La Dépêche du midi a déjà été condamnée en juillet pour travail dissimulé et co-emploi, après avoir embauché, sous un statut low cost, la journaliste Claire Raynaud à La Dépêche News

"Le SNJ oppose un refus systématique à toute forme de négociation" répond la direction 

Réunie à Toulouse mardi, la délégation du SNJ est très amère. "C'est une désillusion. On a un sentiment de trahison. Les anciens journalistes ont beaucoup donné à la Dépêche. Voilà comment ils sont récompensés", tourne-t-il ironiquement. 

Suite à ce mail, une période de préavis de trois mois va s'ouvrir, suivie de négociations pendant un an. "Mais c'est la direction qui aura la main à la fin, ce qui nous met le couteau sous la gorge.
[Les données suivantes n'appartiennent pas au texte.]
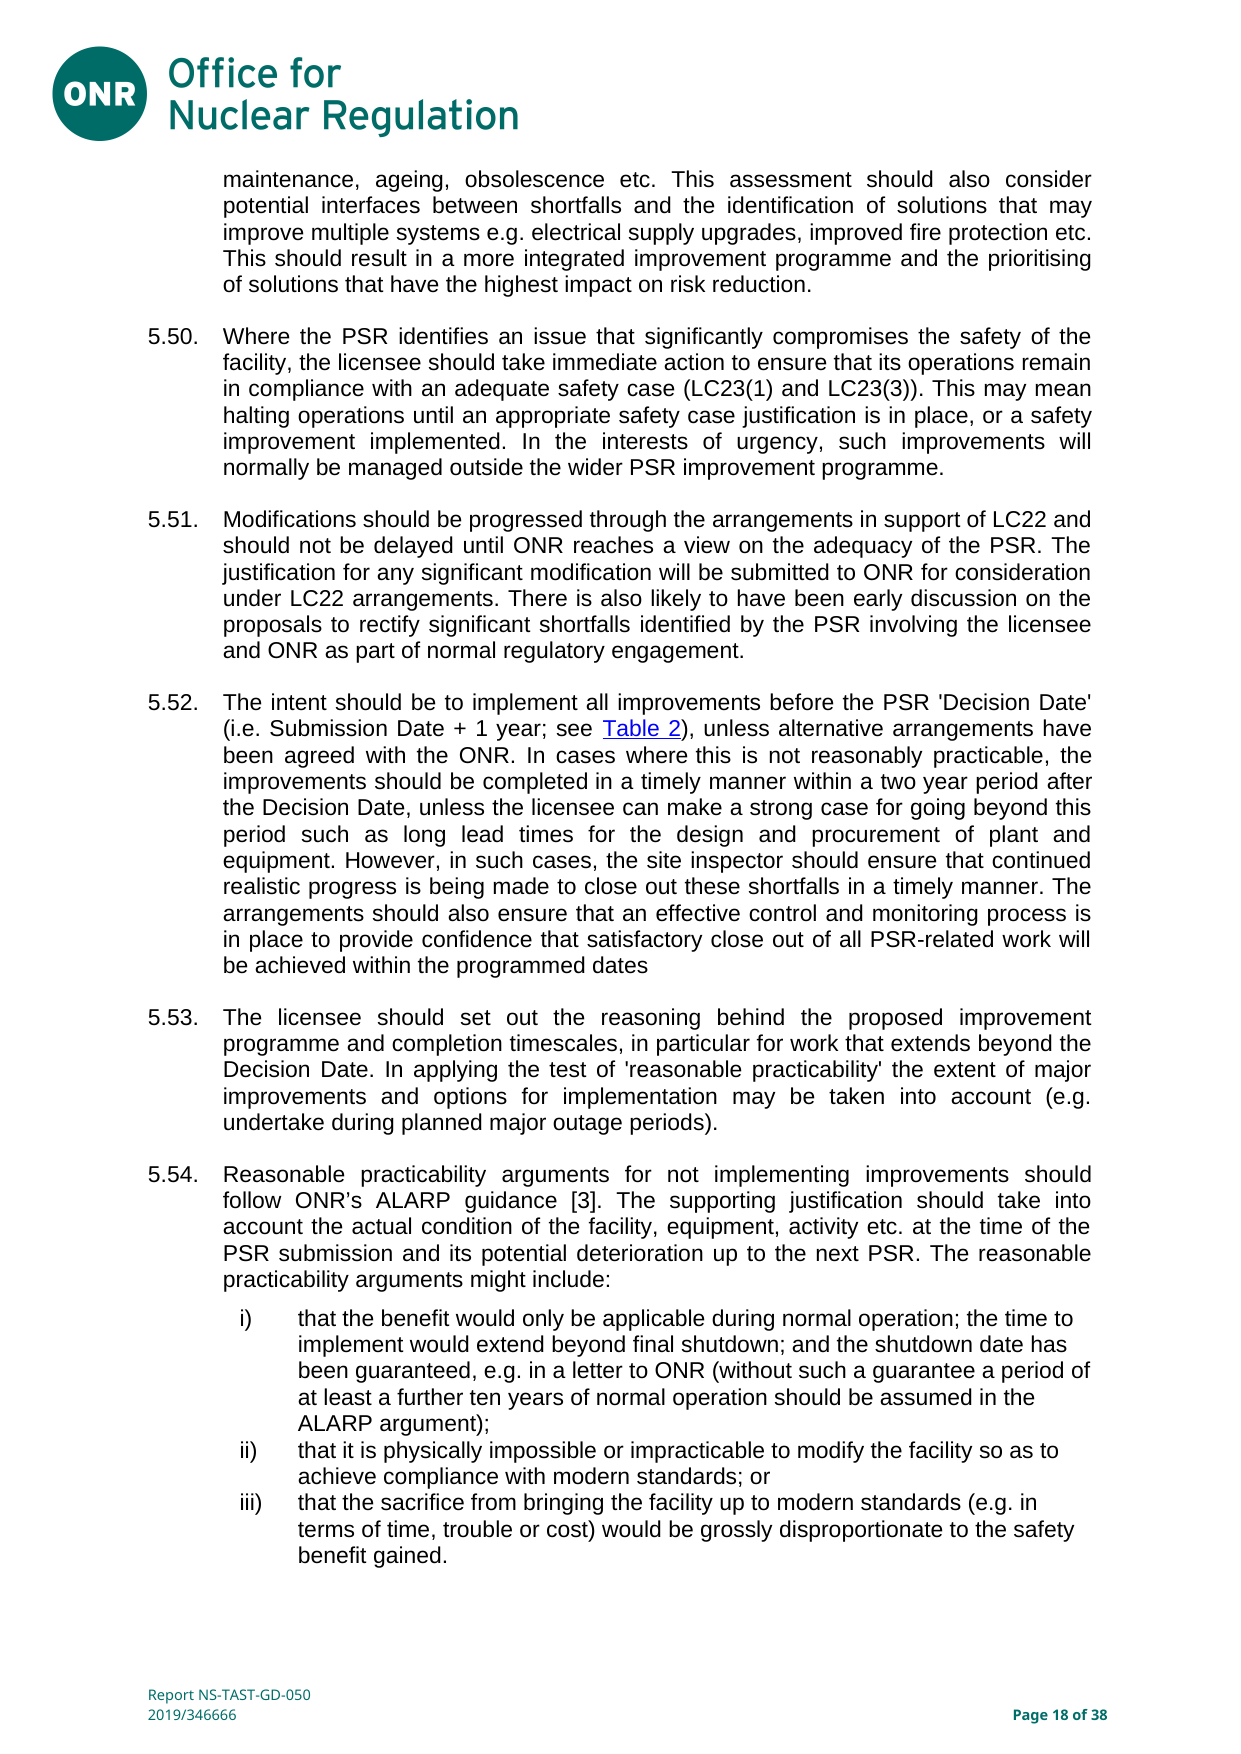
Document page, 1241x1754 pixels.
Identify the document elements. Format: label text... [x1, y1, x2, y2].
Ce ne sont pas des conditions idéales pour négocier sereinement", conclut Marc Salvet. 

Contactée, la direction de La Dépêche du midi a répondu par la voix de son directeur de l'information Lionel Laparade. "Depuis une dizaine d’années, cette organisation syndicale oppose un refus systématique à toute forme de négociation, et non des moindres", assure-t-il en préambule.

"Le SNJ a bloqué le processus de digitalisation de la rédaction, nous conduisant à rechercher un statut, reconnu par ses propres instances nationales, et permettant aux nouveaux journalistes de travailler indistinctement sur le support imprimé ou numérique."

Lionel Laparade, directeur de l'information de La Dépêche du midi

à France 3 Occitanie

En reprenant quelques exemples, "refus de signer un accord attribuant 21 jours de RTT aux journalistes DNews, ne pas signer l’augmentation générale accordée dans le cadre des NAO (Négociations annuelles obligatoires", Lionel Laparade s'interroge à l'égard du SNJ. "Comment ne comprend-il pas les arguments économiques avancés ?", alors que "des grands titres de la presse quotidienne régionale font face à des difficultés, qu’il nous appartient d’anticiper".

Enfin, ce dirigeant assure que les négociations qui vont s'ouvrir "ont été énoncées clairement à l’ensemble des journalistes" afin de "poser les bases d’un dialogue social sincère et respectueux, constructif et apaisé à la rédaction".